Record extracts
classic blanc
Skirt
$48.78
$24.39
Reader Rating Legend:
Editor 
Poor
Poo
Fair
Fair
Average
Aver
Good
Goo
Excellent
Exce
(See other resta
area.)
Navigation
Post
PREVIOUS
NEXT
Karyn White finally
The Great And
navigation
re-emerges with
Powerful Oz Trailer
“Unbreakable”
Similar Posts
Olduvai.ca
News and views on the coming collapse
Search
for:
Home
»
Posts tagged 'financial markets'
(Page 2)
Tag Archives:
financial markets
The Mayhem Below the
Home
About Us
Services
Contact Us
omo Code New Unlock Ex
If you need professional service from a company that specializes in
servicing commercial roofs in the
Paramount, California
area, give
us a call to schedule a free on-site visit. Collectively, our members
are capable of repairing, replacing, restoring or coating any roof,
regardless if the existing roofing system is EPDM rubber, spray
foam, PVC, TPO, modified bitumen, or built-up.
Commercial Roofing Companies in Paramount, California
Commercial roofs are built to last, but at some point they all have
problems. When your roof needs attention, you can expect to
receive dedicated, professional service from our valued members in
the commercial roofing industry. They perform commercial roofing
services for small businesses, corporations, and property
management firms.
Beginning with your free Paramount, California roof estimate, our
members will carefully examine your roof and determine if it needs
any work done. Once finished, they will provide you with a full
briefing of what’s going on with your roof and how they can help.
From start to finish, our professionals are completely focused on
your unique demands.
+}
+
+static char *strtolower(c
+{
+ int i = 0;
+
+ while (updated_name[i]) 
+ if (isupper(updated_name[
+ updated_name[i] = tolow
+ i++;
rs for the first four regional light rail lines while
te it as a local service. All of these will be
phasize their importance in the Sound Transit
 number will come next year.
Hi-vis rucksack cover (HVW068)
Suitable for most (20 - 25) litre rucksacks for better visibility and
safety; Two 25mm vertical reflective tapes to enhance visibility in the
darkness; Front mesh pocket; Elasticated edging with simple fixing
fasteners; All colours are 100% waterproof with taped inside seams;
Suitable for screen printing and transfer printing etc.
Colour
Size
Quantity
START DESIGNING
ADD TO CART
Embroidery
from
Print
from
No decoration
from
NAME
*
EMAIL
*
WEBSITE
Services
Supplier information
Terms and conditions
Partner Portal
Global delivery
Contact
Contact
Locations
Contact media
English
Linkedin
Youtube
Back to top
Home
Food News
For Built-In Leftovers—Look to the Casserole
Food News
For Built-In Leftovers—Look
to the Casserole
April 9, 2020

Problem requirements
Repeat exactly the lines of the data from the first one through the line with "Similar Posts", both of them included.

Answer to this task
classic blanc
Skirt
$48.78
$24.39
Reader Rating Legend:
Editor 
Poor
Poo
Fair
Fair
Average
Aver
Good
Goo
Excellent
Exce
(See other resta
area.)
Navigation
Post
PREVIOUS
NEXT
Karyn White finally
The Great And
navigation
re-emerges with
Powerful Oz Trailer
“Unbreakable”
Similar Posts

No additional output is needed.